> [INFORMATION SHOWN]:
*** Block opens ***
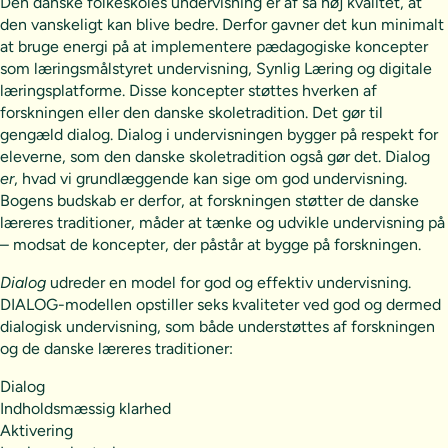
Den danske folkeskoles undervisning er af så høj kvalitet, at
den vanskeligt kan blive bedre. Derfor gavner det kun minimalt
at bruge energi på at implementere pædagogiske koncepter
som læringsmålstyret undervisning, Synlig Læring og digitale
læringsplatforme. Disse koncepter støttes hverken af
forskningen eller den danske skoletradition. Det gør til
gengæld dialog. Dialog i undervisningen bygger på respekt for
eleverne, som den danske skoletradition også gør det. Dialog
er
, hvad vi grundlæggende kan sige om god undervisning.
Bogens budskab er derfor, at forskningen støtter de danske
læreres traditioner, måder at tænke og udvikle undervisning på
– modsat de koncepter, der påstår at bygge på forskningen.
Dialog
udreder en model for god og effektiv undervisning.
DIALOG-modellen opstiller seks kvaliteter ved god og dermed
dialogisk undervisning, som både understøttes af forskningen
og de danske læreres traditioner:
Dialog
Indholdsmæssig klarhed
Aktivering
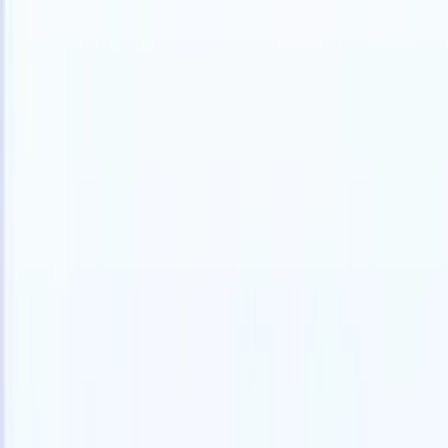
Português
🇩🇪
Alemão
🇺🇸
Inglês
🇪🇸
Espanhol
🇫🇷
Francês
🇮🇹
Italiano
🇯🇵
Produtos
Recursos
IA
Preços
Centro de Conhecimento
Acesse todo o Recruit CRM através de UM poderoso aplicativo móve
Configure na web, depois use no celular.
Inscrever-se agora
Português
🇩🇪
Alemão
🇺🇸
Inglês
🇪🇸
Espanhol
🇫🇷
Francês
🇮🇹
Italiano
🇯🇵
Quero uma demo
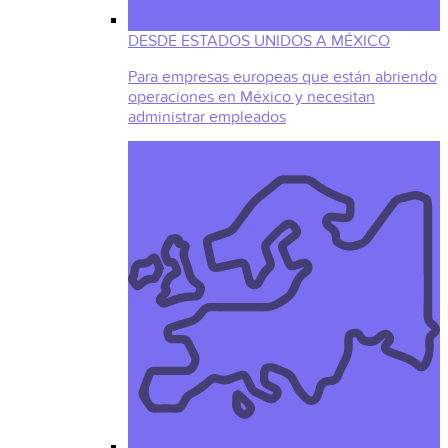
DESDE ESTADOS UNIDOS A MÉXICO
Para empresas europeas que están abriendo
operaciones en México y necesitan
administrar empleados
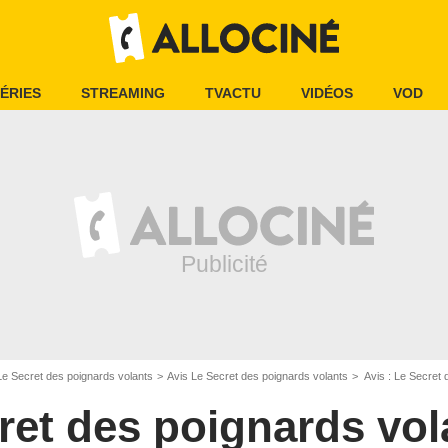
ÉRIES
STREAMING
TVACTU
VIDÉOS
VOD
Le Secret des poignards volants
Avis Le Secret des poignards volants
Avis : Le Secret 
ret des poignards vol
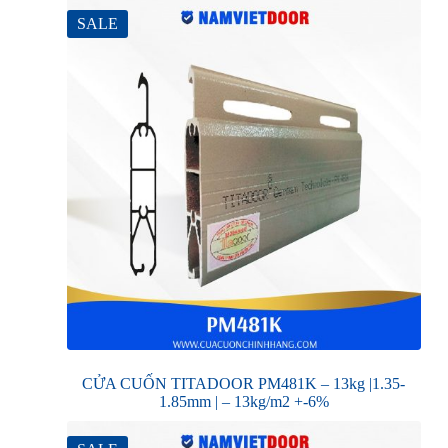
SALE
CỬA CUỐN TITADOOR PM481K – 13kg |1.35-
1.85mm | – 13kg/m2 +-6%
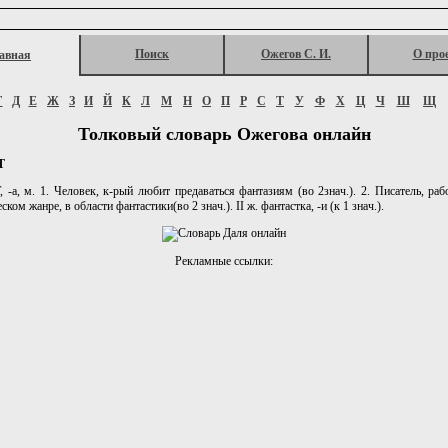
Поиск
Ожегов С. И.
О про
авная
Г
Д
Е
Ж
З
И
Й
К
Л
М
Н
О
П
Р
С
Т
У
Ф
Х
Ц
Ч
Ш
Щ
Толковый словарь Ожегова онлайн
Т
-а, м. 1. Человек, к-рый любит предаваться фантазиям (во 2знач.). 2. Писатель, ра
ском жанре, в области фантастики(во 2 знач.). II ж. фантастка, -и (к 1 знач.).
Рекламные ссылки:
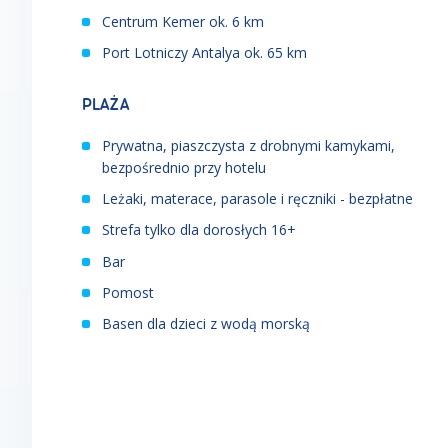
Centrum Kemer ok. 6 km
Port Lotniczy Antalya ok. 65 km
PLAŻA
Prywatna, piaszczysta z drobnymi kamykami,
bezpośrednio przy hotelu
Leżaki, materace, parasole i ręczniki - bezpłatne
Strefa tylko dla dorosłych 16+
Bar
Pomost
Basen dla dzieci z wodą morską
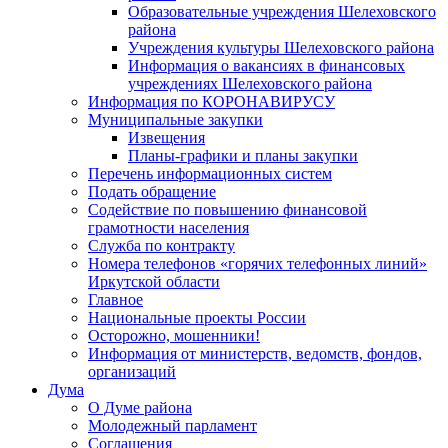
Образовательные учреждения Шелеховского
района
Учреждения культуры Шелеховского района
Информация о вакансиях в финансовых
учреждениях Шелеховского района
Информация по КОРОНАВИРУСУ
Муниципальные закупки
Извещения
Планы-графики и планы закупки
Перечень информационных систем
Подать обращение
Содействие по повышению финансовой
грамотности населения
Служба по контракту
Номера телефонов «горячих телефонных линий»
Иркутской области
Главное
Национальные проекты России
Осторожно, мошенники!
Информация от министерств, ведомств, фондов,
организаций
Дума
О Думе района
Молодежный парламент
Соглашения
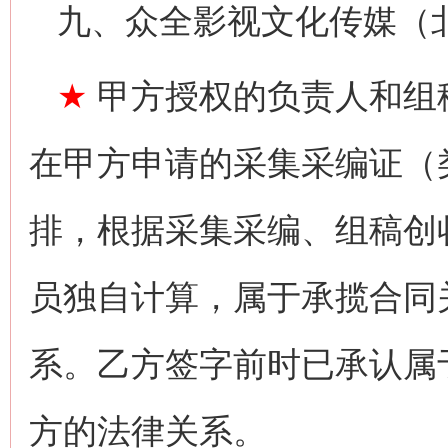
九、众全影视文化传媒（
★
甲方授权的负责人和组
在甲方申请的采集采编证（
排，根据采集采编、组稿创
员独自计算，属于承揽合同
系。乙方签字前时已承认属
方的法律关系。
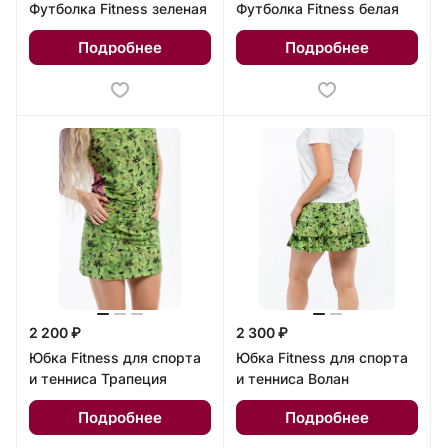
Футболка Fitness зеленая
Футболка Fitness белая
Подробнее
Подробнее
2 200 ₽
2 300 ₽
Юбка Fitness для спорта
Юбка Fitness для спорта
и тенниса Трапеция
и тенниса Волан
Подробнее
Подробнее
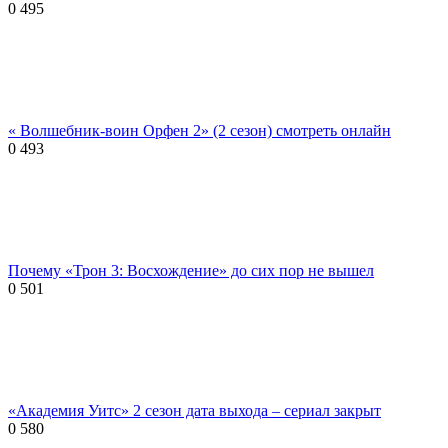
0
495
« Волшебник-воин Орфен 2» (2 сезон) смотреть онлайн
0
493
Почему «Трон 3: Восхождение» до сих пор не вышел
0
501
«Академия Уитс» 2 сезон дата выхода – сериал закрыт
0
580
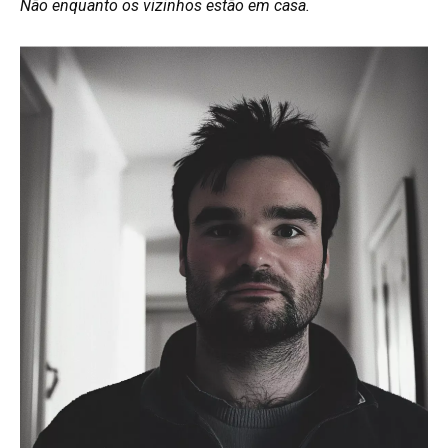
Não enquanto os vizinhos estão em casa.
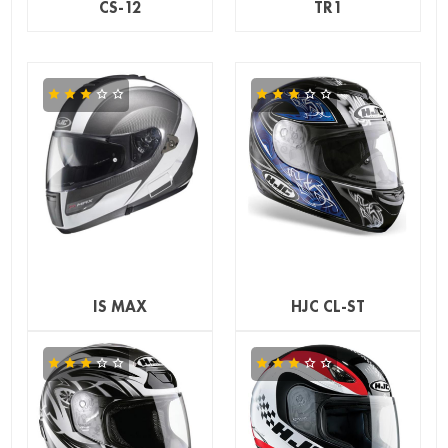
CS-12
TR1
IS MAX
HJC CL-ST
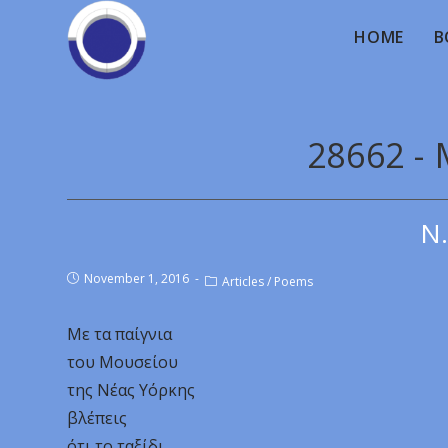
HOME
B
28662 - 
Ν.
November 1, 2016
Articles
/
Poems
Με τα παίγνια
του Μουσείου
της Νέας Υόρκης
βλέπεις
ότι το ταξίδι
*** Block closes ***
Reproduce the text of the listing above word for word, omitting the picture markers.

Den danske folkeskoles undervisning er af så høj kvalitet, at
den vanskeligt kan blive bedre. Derfor gavner det kun minimalt
at bruge energi på at implementere pædagogiske koncepter
som læringsmålstyret undervisning, Synlig Læring og digitale
læringsplatforme. Disse koncepter støttes hverken af
forskningen eller den danske skoletradition. Det gør til
gengæld dialog. Dialog i undervisningen bygger på respekt for
eleverne, som den danske skoletradition også gør det. Dialog
er
, hvad vi grundlæggende kan sige om god undervisning.
Bogens budskab er derfor, at forskningen støtter de danske
læreres traditioner, måder at tænke og udvikle undervisning på
– modsat de koncepter, der påstår at bygge på forskningen.
Dialog
udreder en model for god og effektiv undervisning.
DIALOG-modellen opstiller seks kvaliteter ved god og dermed
dialogisk undervisning, som både understøttes af forskningen
og de danske læreres traditioner:
Dialog
Indholdsmæssig klarhed
Aktivering
Português
🇩🇪
Alemão
🇺🇸
Inglês
🇪🇸
Espanhol
🇫🇷
Francês
🇮🇹
Italiano
🇯🇵
Produtos
Recursos
IA
Preços
Centro de Conhecimento
Acesse todo o Recruit CRM através de UM poderoso aplicativo móve
Configure na web, depois use no celular.
Inscrever-se agora
Português
🇩🇪
Alemão
🇺🇸
Inglês
🇪🇸
Espanhol
🇫🇷
Francês
🇮🇹
Italiano
🇯🇵
Quero uma demo
DESDE ESTADOS UNIDOS A MÉXICO
Para empresas europeas que están abriendo
operaciones en México y necesitan
administrar empleados
ÉRIES
STREAMING
TVACTU
VIDÉOS
VOD
Le Secret des poignards volants
Avis Le Secret des poignards volants
Avis : Le Secret 
ret des poignards vol
SALE
CỬA CUỐN TITADOOR PM481K – 13kg |1.35-
1.85mm | – 13kg/m2 +-6%
Поиск
Ожегов С. И.
О про
авная
Г
Д
Е
Ж
З
И
Й
К
Л
М
Н
О
П
Р
С
Т
У
Ф
Х
Ц
Ч
Ш
Щ
Толковый словарь Ожегова онлайн
Т
-а, м. 1. Человек, к-рый любит предаваться фантазиям (во 2знач.). 2. Писатель, ра
ском жанре, в области фантастики(во 2 знач.). II ж. фантастка, -и (к 1 знач.).
Рекламные ссылки:
Centrum Kemer ok. 6 km
Port Lotniczy Antalya ok. 65 km
PLAŻA
Prywatna, piaszczysta z drobnymi kamykami,
bezpośrednio przy hotelu
Leżaki, materace, parasole i ręczniki - bezpłatne
Strefa tylko dla dorosłych 16+
Bar
Pomost
Basen dla dzieci z wodą morską
Образовательные учреждения Шелеховского
района
Учреждения культуры Шелеховского района
Информация о вакансиях в финансовых
учреждениях Шелеховского района
Информация по КОРОНАВИРУСУ
Муниципальные закупки
Извещения
Планы-графики и планы закупки
Перечень информационных систем
Подать обращение
Содействие по повышению финансовой
грамотности населения
Служба по контракту
Номера телефонов «горячих телефонных линий»
Иркутской области
Главное
Национальные проекты России
Осторожно, мошенники!
Информация от министерств, ведомств, фондов,
организаций
Дума
О Думе района
Молодежный парламент
Соглашения
九、众全影视文化传媒（
★
甲方授权的负责人和组
在甲方申请的采集采编证（
排，根据采集采编、组稿创
员独自计算，属于承揽合同
系。乙方签字前时已承认属
方的法律关系。
Футболка Fitness зеленая
Футболка Fitness белая
Подробнее
Подробнее
2 200 ₽
2 300 ₽
Юбка Fitness для спорта
Юбка Fitness для спорта
и тенниса Трапеция
и тенниса Волан
Подробнее
Подробнее
0
495
« Волшебник-воин Орфен 2» (2 сезон) смотреть онлайн
0
493
Почему «Трон 3: Восхождение» до сих пор не вышел
0
501
«Академия Уитс» 2 сезон дата выхода – сериал закрыт
0
580
Não enquanto os vizinhos estão em casa.
CS-12
TR1
IS MAX
HJC CL-ST
HOME
B
28662 - 
Ν.
November 1, 2016
Articles
/
Poems
Με τα παίγνια
του Μουσείου
της Νέας Υόρκης
βλέπεις
ότι το ταξίδι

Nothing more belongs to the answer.